Vin is about to leave her when she says something quite unexpected.
"I knew a boy like you once. I never had the courage to tell him who I was to him. But he already knew. I could see it in his eyes. And he was trying to deny it." She looks at him closely. "But I suppose it's all done with now…" And she goes back to ranting.
(He can hear the final clank of the last link falling into place, sealing his thoughts forever, confirming what he had wondered.)
He tells Zero about Macbeth and her rants, and nothing more. She leaves school with him, still blissfully unaware of him. But it's OK. She doesn't need to know. She won't know.
He receives a letter a few years later, informing him of Macbeth's death. He can't help but miss her.
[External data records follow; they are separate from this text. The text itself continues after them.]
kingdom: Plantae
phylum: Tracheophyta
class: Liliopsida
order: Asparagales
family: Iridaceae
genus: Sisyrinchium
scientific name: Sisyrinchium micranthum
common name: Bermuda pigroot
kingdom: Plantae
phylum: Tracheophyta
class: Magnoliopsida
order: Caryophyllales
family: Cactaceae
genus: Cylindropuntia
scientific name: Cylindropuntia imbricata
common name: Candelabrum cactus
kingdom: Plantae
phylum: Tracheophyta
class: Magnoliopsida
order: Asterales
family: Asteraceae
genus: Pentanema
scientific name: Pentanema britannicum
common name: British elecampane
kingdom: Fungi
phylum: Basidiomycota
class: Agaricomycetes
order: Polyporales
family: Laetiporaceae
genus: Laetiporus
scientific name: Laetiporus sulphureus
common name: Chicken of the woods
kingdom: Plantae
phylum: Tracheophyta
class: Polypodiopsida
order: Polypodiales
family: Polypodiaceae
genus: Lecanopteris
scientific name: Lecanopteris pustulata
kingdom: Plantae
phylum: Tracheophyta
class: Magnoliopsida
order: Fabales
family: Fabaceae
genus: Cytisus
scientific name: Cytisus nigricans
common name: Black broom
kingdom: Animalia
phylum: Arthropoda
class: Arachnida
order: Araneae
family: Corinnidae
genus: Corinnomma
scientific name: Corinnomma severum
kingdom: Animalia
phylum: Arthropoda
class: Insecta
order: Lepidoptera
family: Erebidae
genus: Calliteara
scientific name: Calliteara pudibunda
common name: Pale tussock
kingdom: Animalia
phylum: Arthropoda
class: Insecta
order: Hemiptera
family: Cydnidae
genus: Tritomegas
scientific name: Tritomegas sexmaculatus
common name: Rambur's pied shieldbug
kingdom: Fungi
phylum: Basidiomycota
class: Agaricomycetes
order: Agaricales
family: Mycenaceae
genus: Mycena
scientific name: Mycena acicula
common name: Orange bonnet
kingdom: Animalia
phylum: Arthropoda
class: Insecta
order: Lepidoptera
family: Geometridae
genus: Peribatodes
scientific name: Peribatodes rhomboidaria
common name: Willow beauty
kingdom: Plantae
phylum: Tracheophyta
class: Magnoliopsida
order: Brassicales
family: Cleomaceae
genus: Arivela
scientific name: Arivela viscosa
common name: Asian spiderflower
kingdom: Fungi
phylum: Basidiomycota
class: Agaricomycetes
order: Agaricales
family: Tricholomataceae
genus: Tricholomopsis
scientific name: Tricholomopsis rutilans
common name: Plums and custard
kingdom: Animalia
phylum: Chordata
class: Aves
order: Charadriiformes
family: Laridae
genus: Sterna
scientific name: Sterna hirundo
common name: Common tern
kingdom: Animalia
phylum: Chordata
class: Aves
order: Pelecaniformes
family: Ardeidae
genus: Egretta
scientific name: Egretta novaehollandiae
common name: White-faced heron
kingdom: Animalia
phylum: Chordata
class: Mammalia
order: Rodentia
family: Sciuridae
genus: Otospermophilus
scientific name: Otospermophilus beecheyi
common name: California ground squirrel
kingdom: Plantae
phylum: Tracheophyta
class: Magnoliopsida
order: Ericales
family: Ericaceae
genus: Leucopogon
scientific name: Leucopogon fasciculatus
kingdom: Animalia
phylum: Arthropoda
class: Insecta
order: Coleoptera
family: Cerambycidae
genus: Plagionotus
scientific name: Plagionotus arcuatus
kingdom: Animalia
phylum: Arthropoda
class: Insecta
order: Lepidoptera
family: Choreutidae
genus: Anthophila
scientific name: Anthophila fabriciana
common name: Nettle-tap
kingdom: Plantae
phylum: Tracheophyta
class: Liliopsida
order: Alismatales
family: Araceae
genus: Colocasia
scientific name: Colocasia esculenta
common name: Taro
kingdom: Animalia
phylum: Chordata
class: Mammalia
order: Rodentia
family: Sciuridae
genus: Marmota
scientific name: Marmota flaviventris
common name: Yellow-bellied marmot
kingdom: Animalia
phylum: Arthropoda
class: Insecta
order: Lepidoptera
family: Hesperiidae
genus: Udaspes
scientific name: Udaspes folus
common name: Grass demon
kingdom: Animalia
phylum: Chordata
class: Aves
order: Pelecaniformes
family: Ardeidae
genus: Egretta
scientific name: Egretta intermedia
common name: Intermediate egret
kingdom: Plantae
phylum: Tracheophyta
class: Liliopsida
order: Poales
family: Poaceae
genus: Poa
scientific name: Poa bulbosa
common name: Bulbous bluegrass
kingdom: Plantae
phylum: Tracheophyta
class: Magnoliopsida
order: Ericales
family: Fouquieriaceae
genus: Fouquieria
She was the source of INK after all. Without her evil plans there would be no INK. No him and Zero. He owes everything to her.
(He never tells anyone, but instead vents his feelings on paper, in a letter that no one will ever see.)
He's never going to think of it again. There's no reason too. He lives quietly and happily with Zero, the thoughts fading from his mind once again.
It's only on his deathbed does he look upwards to the sky, finally accepting it as it really is for him. He utters in his final moments,
"I'm coming mum."
And the secret dies with him.
So obviously, this isn't canon... probably not even completely correct. But I had to get it out of the way, because it was banging around in my head. Probably won't write a follow up. But if you want to use the idea, go crazy! But do tell me, because I will want to read your story.